Когда меня посылали к соседям за щепоткой соли или керосином в долг (у безалаберных родителей всегда кончался керосин или пустела солонка), я вперял завороженный взгляд в угол комнаты, где скрывалась гривастая лошадиная афродита.
Я клянчил у отца такую же, и он обещал, мы назначили день для похода в магазин, и меня распирало от ожидания, но день наступал, а отца опять вызывали на завод, и, ныряя в служебную «эмку», он лишь ободряюще кивал мне: «Ничего, в следующий раз…»

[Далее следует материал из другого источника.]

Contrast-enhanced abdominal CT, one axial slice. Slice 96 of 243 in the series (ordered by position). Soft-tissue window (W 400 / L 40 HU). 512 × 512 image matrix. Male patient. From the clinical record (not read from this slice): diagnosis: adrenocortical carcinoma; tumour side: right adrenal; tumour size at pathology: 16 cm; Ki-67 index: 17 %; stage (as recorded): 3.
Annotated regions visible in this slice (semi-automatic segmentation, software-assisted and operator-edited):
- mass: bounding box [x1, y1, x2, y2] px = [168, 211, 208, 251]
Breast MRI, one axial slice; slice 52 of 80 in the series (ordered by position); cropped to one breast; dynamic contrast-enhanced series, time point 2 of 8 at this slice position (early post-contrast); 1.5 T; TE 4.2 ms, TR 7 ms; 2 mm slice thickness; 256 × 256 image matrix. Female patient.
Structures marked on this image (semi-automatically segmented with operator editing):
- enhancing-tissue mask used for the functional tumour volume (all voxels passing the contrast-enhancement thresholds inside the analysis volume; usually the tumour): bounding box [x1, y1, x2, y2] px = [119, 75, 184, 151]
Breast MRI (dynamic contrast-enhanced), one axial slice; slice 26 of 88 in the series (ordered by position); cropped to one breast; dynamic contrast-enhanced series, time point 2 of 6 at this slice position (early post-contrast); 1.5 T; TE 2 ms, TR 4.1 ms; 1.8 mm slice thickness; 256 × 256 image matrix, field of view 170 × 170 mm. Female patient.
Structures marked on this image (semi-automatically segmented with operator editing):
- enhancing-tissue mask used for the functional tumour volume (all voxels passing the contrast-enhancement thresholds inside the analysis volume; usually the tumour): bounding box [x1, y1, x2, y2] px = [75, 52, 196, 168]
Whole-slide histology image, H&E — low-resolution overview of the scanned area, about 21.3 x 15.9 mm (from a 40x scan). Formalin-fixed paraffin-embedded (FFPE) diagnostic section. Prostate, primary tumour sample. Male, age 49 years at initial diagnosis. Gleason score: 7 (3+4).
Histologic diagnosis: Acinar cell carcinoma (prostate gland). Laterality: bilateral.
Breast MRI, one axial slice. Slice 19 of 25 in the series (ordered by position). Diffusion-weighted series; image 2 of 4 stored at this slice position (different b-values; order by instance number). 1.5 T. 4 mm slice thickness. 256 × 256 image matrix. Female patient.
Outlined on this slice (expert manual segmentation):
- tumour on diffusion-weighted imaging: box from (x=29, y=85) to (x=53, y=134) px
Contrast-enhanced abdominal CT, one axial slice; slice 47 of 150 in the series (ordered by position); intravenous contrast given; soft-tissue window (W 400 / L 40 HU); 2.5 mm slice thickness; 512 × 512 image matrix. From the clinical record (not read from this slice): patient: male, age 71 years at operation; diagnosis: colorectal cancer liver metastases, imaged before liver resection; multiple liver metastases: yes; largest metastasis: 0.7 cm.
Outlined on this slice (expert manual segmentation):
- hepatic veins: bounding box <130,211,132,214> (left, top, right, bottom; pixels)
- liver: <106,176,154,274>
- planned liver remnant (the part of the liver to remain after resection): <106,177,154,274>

Отец уезжал, а мать с утра томилась у зеркала. В длинном халате, с распущенными волосами она выглядела такой величественной и красивой, что я лишь издали похныкивал и гундосил, напоминая ей о невыполненном родительском обещании. Она удивленно оборачивалась и говорила: «Лошадку?! Хорошо, позови Дусю, я ей велю». Раньше Дуся была моей няней, а теперь — домработницей, и, освободившись от ее опеки, я счел бы позором появиться с нею на улице. Ничего не сказав Дусе, я понуро брел во двор и мрачнее тучи слонялся там до обеда.
Страсть моя разгоралась…
Отец не любил Духиных и не позволял матери обращаться к ним даже по мелочам: «Нет соли, сбегай в лавку!» — «Почему?! Они обычные люди!» — недоумевала мать. Духины и мне казались смирными и тихими жильцами, они ни с кем не ссорились и почти не выходили из комнаты («Вот именно, притаились как мыши!» — упорствовал на своем отец). Дядя Витя был инвалидом, получал работу на дом, и у Духиных целыми днями стучал ручной станок. Жена его — немая, с толстой косой — шила.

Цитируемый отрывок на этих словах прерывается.